Samedi 16 février 2013, La crise, quelle crise ?, nouvel album BD collectif des éditions de la Gouttière, créait l'événement à Amiens puisqu'une quinzaine de ses auteurs étaient présents en dédicace dans cinq librairies de la ville : Bulle en Stock, Librairie du Labyrinthe, Librairie Pages d'Encre, Librairie Martelle et la Fnac. Une initiative sympathique qui invitait le lecteur à passer d'un lieu à l'autre pour les rencontrer, et à pousser la porte de librairies qu'il n'a pas forcément l'habitude de fréquenter.
Après Cicatrices de guerre(s) en 2009, le département éditorial d'On a marché sur la Bulle a proposé aux auteurs de la région de plancher sur le thème (fédérateur ?) de la crise. Un exercice difficile en quelques planches seulement. D'autres personnalités hors région se sont jointes au projet, mais dans chacune des dix histoires, l'un au moins des auteurs vit et travaille en Picardie.
Si la gestation de cet album a eu des allures de parcours du combattant pour l'éditeur (renoncement de certains auteurs renommés, faillite de l'imprimeur...), le résultat est à la hauteur des efforts engagés. Dix histoires très variées pour autant de points de vue sur cette fameuse crise. Une façon de démontrer efficacement que ses effets ne sont pas tout à fait les mêmes, selon la place que l'on occupe...
Le scénariste brestois Kris, a choisi de raconter l'histoire de son propre père, dont le commerce de meubles a subi la crise de plein fouet. Un récit aussi personnel qu'émouvant, qui rappelle que le mot "patron" recouvre bien des réalités dans notre pays.
Norédine Allam © Ed. de la Gouttière
Norédine Allam a souhaité nous mettre devant les yeux Le zapping de la crise, ce flot ininterrompu d'images qui nous parviennent du monde entier : anxiogènes, racoleuses, bouleversantes... La surmédiatisation renforce tous les phénomènes, et notre sentiment d'impuissance vis-à-vis de drames qui se jouent à l'autre bout de la planète.
Avec Venise Rigodon, Denis Lachaussée et Hardoc pointent du doigt les pratiques abusives de certains banquiers sans scrupules, qui profitent de la naïveté ou de l'ignorance de leurs petits clients. Une histoire qui relativise aussi l'importance de l'argent.
Denis Lachaussée/Hardoc © Ed. de la Gouttière
Lorsqu'il a décidé de s'investir dans cet album, Emmanuel Beaudry a tout de suite pensé y introduire le point de vue de l'enfance. Il a d'abord imaginé le mettre en perspective avec celui des adultes, avant d'opter pour une histoire entièrement consacrée à un échange entre deux petits au sujet de la crise, cette maladie bien étrange...

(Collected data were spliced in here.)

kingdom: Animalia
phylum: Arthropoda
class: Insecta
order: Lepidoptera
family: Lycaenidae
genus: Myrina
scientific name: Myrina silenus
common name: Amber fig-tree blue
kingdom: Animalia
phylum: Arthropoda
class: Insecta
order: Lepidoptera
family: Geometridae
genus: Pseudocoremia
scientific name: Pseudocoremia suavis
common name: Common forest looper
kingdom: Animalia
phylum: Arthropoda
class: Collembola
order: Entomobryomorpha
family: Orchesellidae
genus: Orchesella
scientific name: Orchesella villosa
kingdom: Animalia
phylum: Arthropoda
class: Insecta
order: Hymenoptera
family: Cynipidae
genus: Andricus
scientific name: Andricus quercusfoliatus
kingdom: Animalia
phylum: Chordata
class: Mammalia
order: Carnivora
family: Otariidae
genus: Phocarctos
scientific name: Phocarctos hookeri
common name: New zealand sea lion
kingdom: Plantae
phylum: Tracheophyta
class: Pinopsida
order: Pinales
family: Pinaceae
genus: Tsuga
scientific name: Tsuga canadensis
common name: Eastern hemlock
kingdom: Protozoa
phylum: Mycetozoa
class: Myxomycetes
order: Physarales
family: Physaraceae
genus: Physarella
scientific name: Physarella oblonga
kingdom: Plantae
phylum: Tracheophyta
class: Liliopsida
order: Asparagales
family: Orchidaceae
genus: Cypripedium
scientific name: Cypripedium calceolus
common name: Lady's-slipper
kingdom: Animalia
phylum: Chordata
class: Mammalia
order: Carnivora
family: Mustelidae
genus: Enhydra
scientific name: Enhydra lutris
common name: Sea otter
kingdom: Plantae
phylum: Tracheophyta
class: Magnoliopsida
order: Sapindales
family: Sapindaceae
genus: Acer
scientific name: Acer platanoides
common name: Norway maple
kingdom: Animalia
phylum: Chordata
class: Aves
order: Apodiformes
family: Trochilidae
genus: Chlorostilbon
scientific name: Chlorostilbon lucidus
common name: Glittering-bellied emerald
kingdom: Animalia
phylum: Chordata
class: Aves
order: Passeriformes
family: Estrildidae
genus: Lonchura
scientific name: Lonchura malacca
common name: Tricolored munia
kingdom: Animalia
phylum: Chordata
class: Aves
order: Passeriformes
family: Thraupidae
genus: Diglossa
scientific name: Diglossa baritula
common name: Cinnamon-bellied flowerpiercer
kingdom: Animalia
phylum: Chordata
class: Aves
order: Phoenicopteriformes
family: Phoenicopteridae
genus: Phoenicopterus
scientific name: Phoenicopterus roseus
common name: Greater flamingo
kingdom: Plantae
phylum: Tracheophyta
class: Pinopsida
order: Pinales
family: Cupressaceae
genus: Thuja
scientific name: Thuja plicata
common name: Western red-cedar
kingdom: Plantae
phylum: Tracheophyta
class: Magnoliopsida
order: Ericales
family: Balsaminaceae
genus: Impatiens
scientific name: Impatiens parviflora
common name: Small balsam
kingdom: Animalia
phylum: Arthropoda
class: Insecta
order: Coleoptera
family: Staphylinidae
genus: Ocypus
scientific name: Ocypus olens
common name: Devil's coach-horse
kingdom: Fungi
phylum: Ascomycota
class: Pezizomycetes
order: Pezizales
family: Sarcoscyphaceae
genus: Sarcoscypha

Emmanuel Beaudry/Raoul Douglas © Ed. de la Gouttière
Avec Voyage organisé, Nicolas Lochon et Alex-Imé nous plongent dans les tréfonds d'une société animalière où la crise fait des ravages... et où la lutte acharnée contre l'immigration fait office de réponse. Dans Carton, deux personnages cyniques et détestables nous montrent qu'entre le tout récent chômeur et celui qui travaille, le plus à plaindre n'est pas toujours celui qu'on croit... C'est beau ! de Dominique Zay et Greg Blondin est la seule histoire en noir et blanc, une fable grinçante qui met en scène un "grand" patron.
Money et Accroc au Krach nous emmènent dans un univers de traders débauchés où l'argent règne en maître. Enfin, la dernière histoire de l'album, signée Philippe Thirault et Emem, fait figure de douche froide. Intitulée Crisonomics, elle évoque un jeu de télé réalité qui a des conséquences sur la vie professionnelle des candidats. Malchanceux, ils prennent le risque de tout perdre... et bien plus encore.
Chacune des histoires de l'album est introduite par une citation très à propos (économie, finance, capitalisme...) qui nous replace dans un contexte historique plus large. Que l'on se rassure (ou pas), la crise, omniprésente dans les médias ou les discours économiques et politiques, n'est pas un phénomène récent.
"Il paraît que la crise rend les riches plus riches et les pauvres plus pauvres. Je ne vois pas en quoi c'est une crise. Depuis que je suis petit, c'est comme ça." Michel Colucci, dit Coluche (1944-1986).
Alors, la crise : cause ou conséquence de l'état de nos sociétés ? L'individualisme, la cupidité, la violence, le voyeurisme... en sont-ils des produits ou l'origine directe ? Les deux, sans doute ? Vaste sujet sur lequel cet album réussi nous offre de réfléchir, en dix histoires complémentaires... entre émoi et effroi.
Crisis ? What crisis ?, le quatrième album studio des Supertramp sorti en 1975, a inspiré le titre du collectif.